→ **PROVIDED RECORDS**:
···
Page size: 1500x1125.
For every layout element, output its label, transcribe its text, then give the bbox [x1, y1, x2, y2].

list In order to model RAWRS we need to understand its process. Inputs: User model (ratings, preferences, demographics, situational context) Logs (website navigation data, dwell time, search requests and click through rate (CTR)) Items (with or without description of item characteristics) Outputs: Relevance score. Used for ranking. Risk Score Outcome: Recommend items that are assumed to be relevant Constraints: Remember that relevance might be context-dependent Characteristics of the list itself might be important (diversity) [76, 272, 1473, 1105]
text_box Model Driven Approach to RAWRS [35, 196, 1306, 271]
···
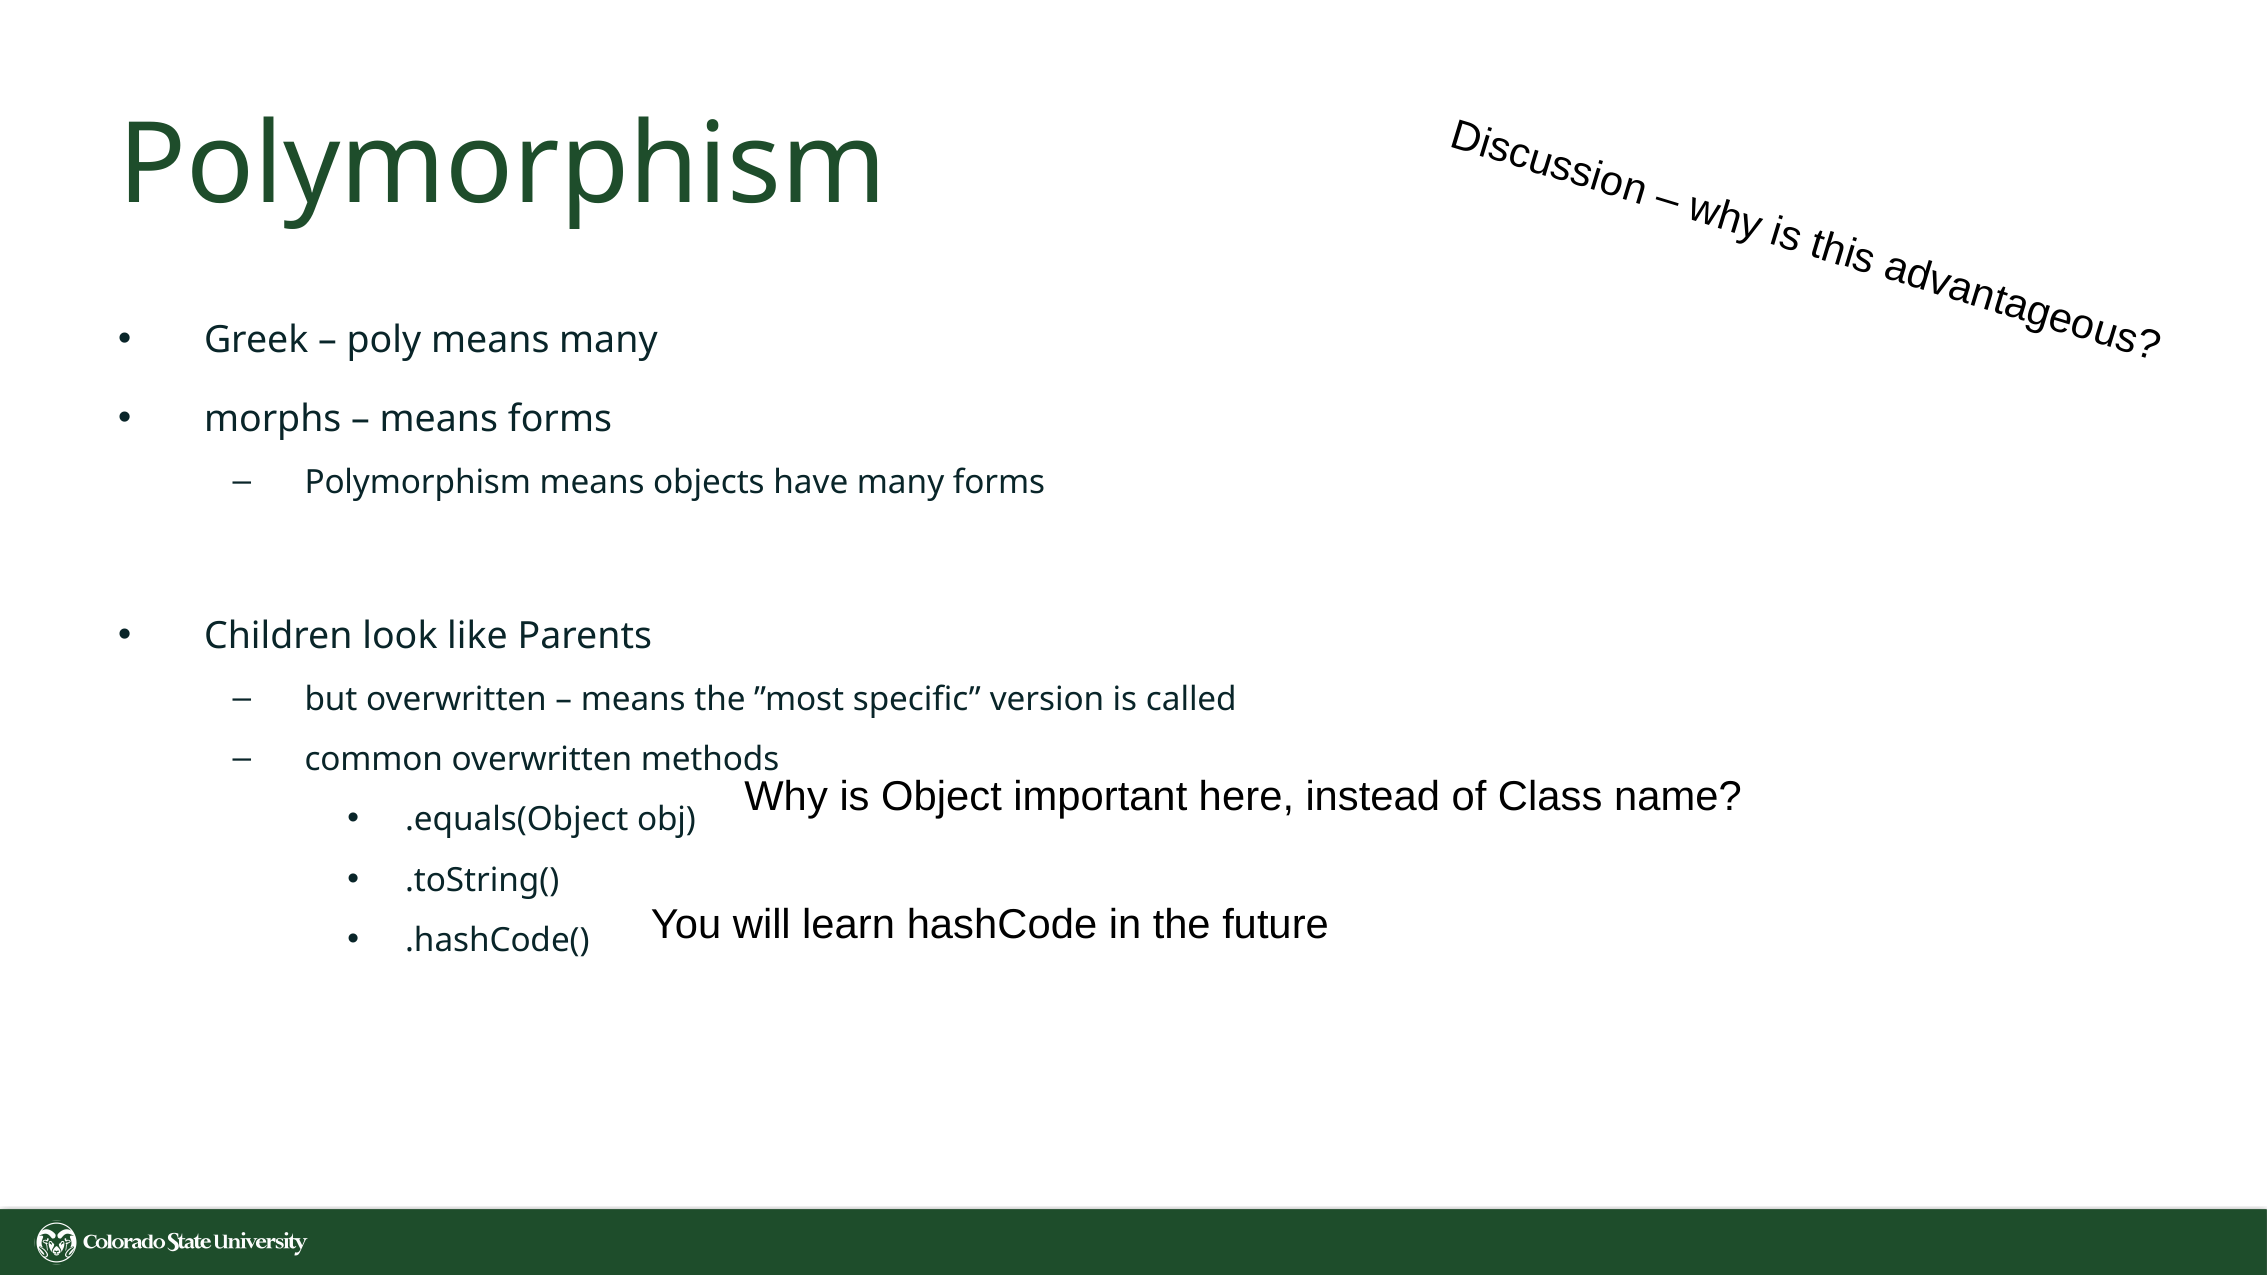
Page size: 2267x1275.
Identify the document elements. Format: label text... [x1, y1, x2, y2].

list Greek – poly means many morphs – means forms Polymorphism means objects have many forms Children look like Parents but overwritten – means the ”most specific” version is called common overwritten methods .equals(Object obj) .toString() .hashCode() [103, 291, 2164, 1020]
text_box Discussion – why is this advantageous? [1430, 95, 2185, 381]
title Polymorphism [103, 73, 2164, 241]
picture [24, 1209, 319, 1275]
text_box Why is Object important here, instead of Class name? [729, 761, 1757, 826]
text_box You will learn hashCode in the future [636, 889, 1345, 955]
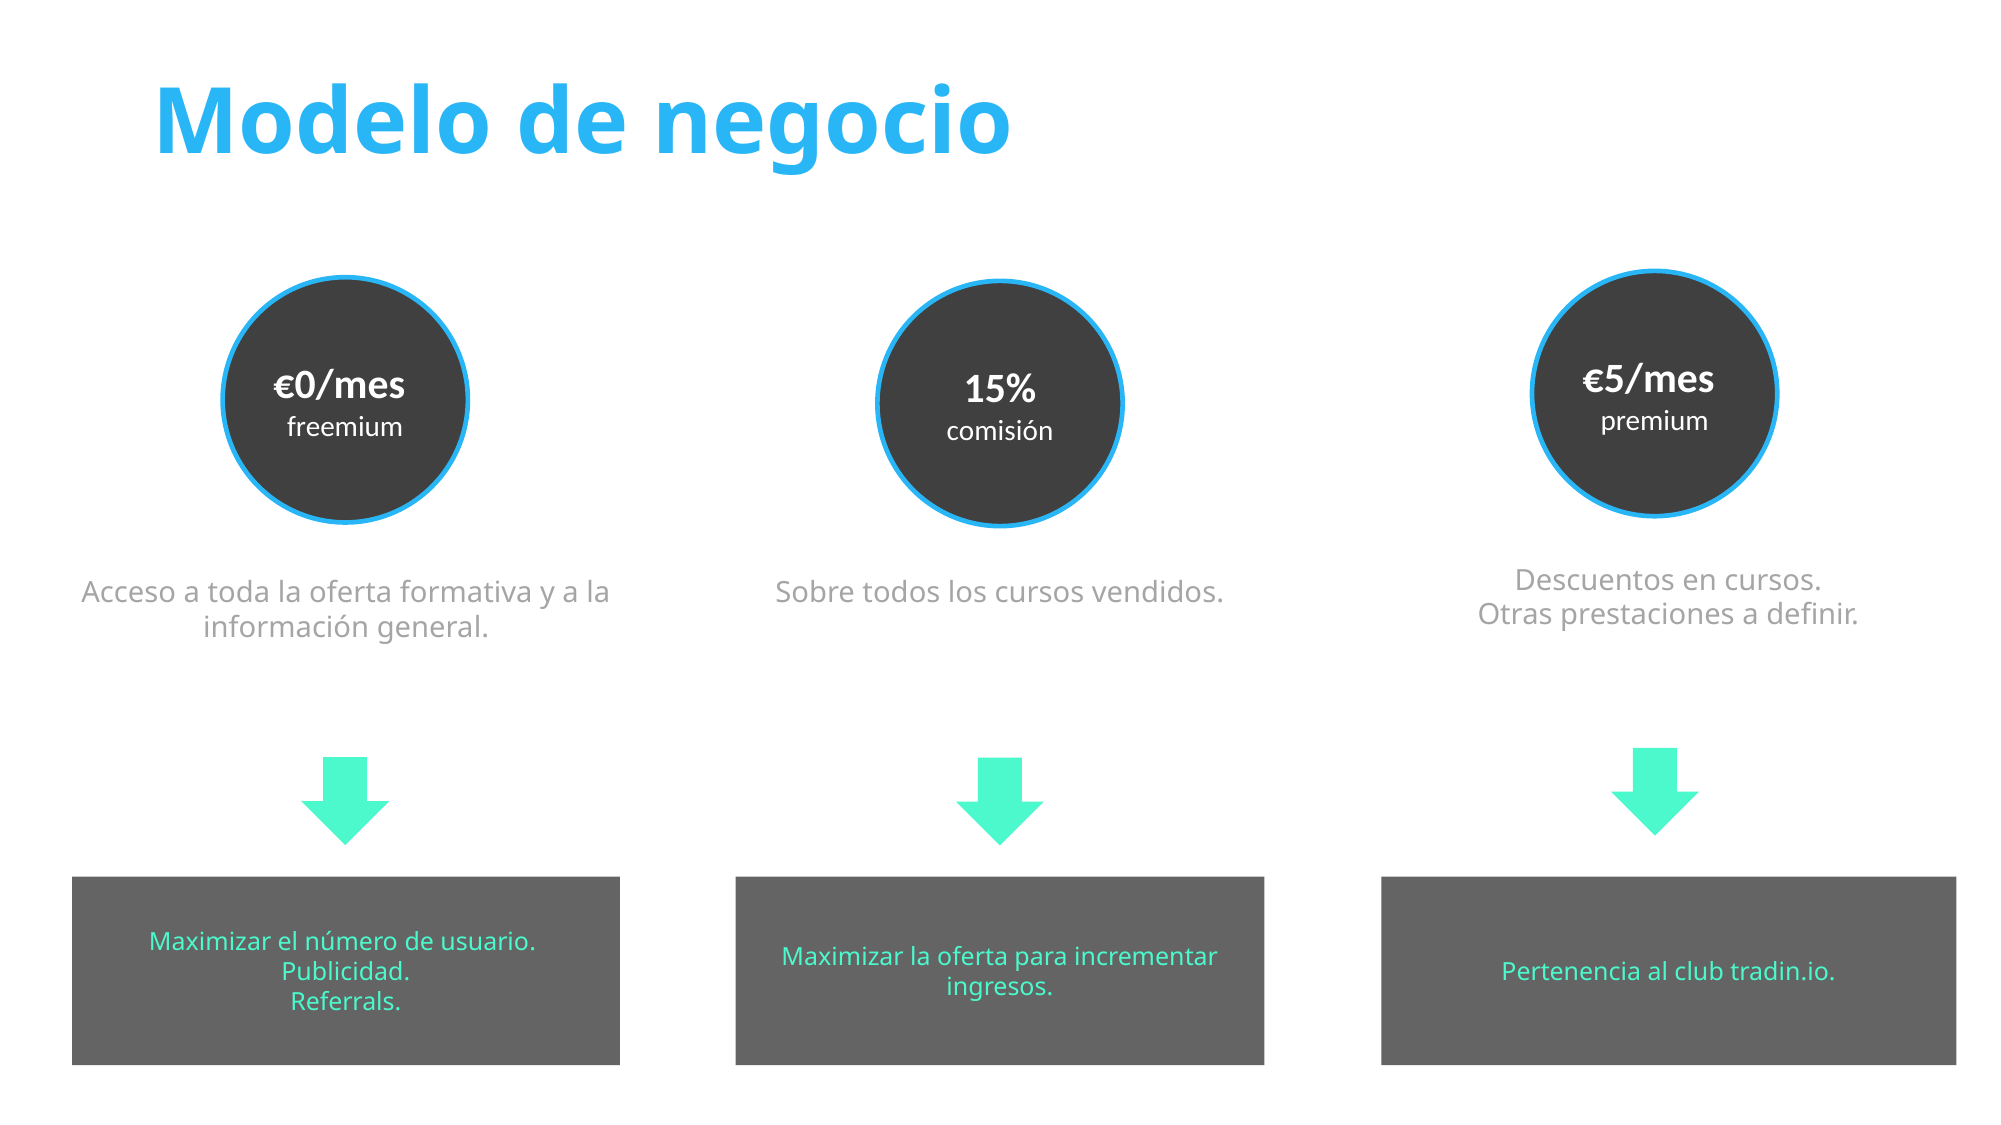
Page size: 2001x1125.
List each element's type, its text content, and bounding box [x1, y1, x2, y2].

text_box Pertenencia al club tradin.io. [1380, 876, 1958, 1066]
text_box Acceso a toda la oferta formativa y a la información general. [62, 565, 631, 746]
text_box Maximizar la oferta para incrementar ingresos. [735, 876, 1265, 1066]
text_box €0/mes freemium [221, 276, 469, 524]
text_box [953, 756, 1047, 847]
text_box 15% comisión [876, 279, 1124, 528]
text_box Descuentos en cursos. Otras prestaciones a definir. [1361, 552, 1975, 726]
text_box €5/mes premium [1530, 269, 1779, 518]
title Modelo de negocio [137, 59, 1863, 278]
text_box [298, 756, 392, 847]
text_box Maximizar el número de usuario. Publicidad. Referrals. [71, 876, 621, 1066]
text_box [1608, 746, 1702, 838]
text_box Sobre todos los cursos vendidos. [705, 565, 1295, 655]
···
→ **WHAT NEEDS TO BE DONE**: Leaving pictures out, output the lines of the data above from the one with "Page size: 2267x1275." through the one with "Page size: 2001x1125.", word for word.

→ **WRITTEN SOLUTION**:
Page size: 2267x1275.
Identify the document elements. Format: label text... [x1, y1, x2, y2].

list Greek – poly means many morphs – means forms Polymorphism means objects have many forms Children look like Parents but overwritten – means the ”most specific” version is called common overwritten methods .equals(Object obj) .toString() .hashCode() [103, 291, 2164, 1020]
text_box Discussion – why is this advantageous? [1430, 95, 2185, 381]
title Polymorphism [103, 73, 2164, 241]
picture [24, 1209, 319, 1275]
text_box Why is Object important here, instead of Class name? [729, 761, 1757, 826]
text_box You will learn hashCode in the future [636, 889, 1345, 955]
Page size: 2001x1125.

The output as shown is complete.